(Beginning of RECORDS FOR THIS TASK)
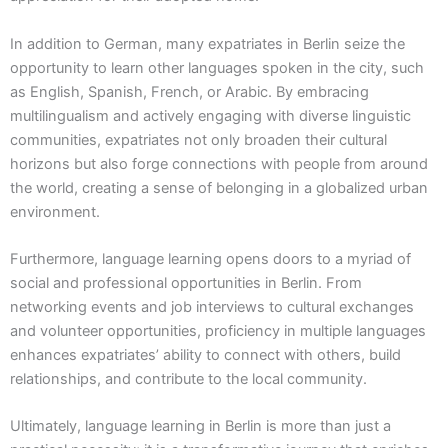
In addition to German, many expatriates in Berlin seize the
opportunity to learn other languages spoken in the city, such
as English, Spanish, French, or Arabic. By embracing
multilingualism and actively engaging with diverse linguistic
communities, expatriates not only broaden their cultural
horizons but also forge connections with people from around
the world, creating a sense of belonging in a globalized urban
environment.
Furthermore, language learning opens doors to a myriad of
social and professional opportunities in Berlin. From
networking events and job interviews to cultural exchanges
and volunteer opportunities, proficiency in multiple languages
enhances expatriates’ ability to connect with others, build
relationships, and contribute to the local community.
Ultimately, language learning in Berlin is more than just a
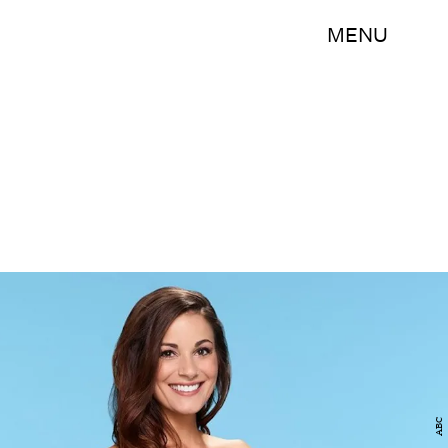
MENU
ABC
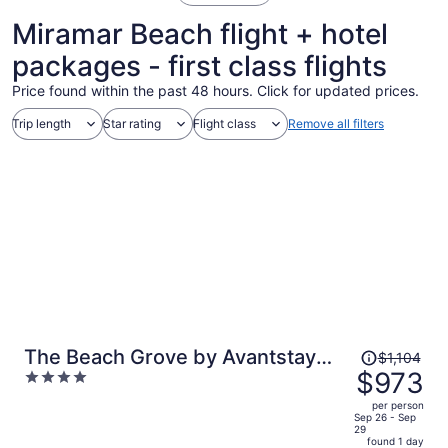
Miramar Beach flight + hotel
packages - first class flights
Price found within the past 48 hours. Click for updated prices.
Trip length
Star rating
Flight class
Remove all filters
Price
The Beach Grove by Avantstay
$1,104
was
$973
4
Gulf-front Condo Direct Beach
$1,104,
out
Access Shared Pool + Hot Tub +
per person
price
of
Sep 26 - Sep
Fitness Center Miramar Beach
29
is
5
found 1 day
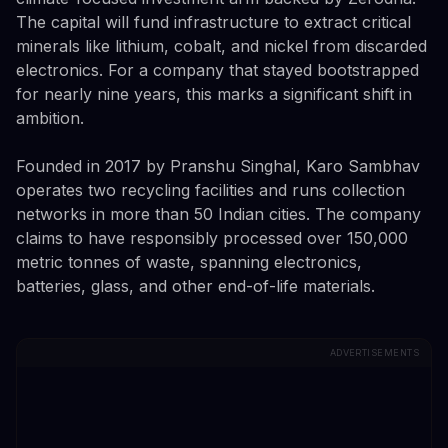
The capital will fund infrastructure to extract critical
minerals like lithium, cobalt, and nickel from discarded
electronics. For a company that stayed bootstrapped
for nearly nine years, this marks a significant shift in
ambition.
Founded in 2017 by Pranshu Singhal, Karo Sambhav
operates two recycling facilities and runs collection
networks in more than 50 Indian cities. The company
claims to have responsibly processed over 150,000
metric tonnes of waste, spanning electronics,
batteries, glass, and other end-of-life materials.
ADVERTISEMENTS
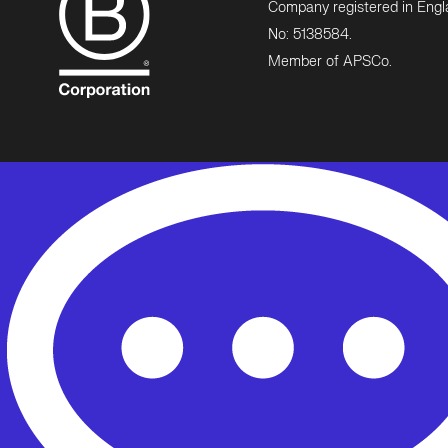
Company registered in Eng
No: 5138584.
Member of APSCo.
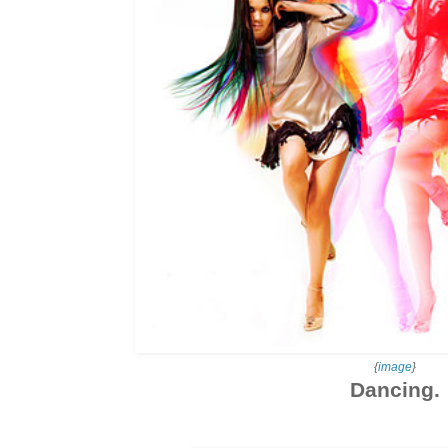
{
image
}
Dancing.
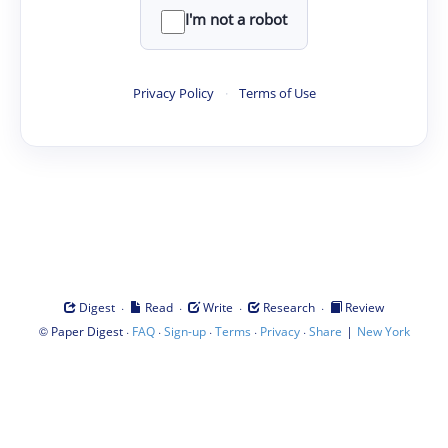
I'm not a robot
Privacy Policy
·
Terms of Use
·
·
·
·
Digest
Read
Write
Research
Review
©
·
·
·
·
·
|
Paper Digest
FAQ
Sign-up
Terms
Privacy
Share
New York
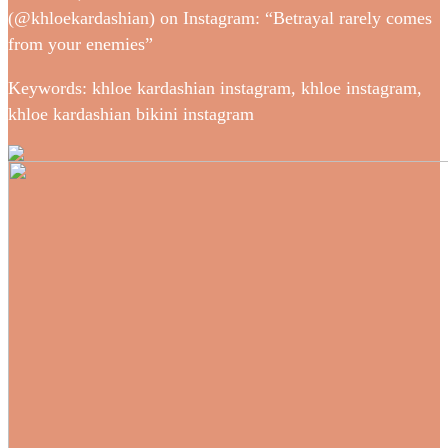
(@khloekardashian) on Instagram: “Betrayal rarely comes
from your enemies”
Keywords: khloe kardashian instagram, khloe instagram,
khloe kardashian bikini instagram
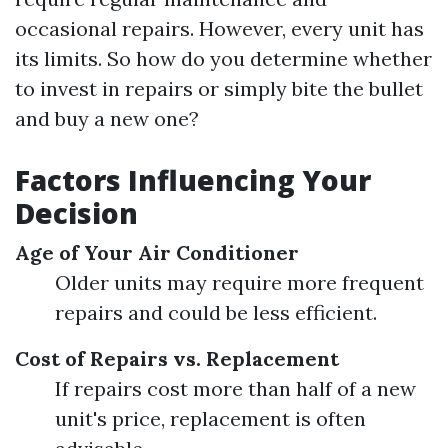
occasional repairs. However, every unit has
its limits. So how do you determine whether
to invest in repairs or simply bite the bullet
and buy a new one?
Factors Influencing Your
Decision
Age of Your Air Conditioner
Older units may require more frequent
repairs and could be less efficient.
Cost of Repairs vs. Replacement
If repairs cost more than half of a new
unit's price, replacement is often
(End of RECORDS FOR THIS TASK)
The expected answer is every line above in which the word "class" appears.

packages - first class flights
Flight class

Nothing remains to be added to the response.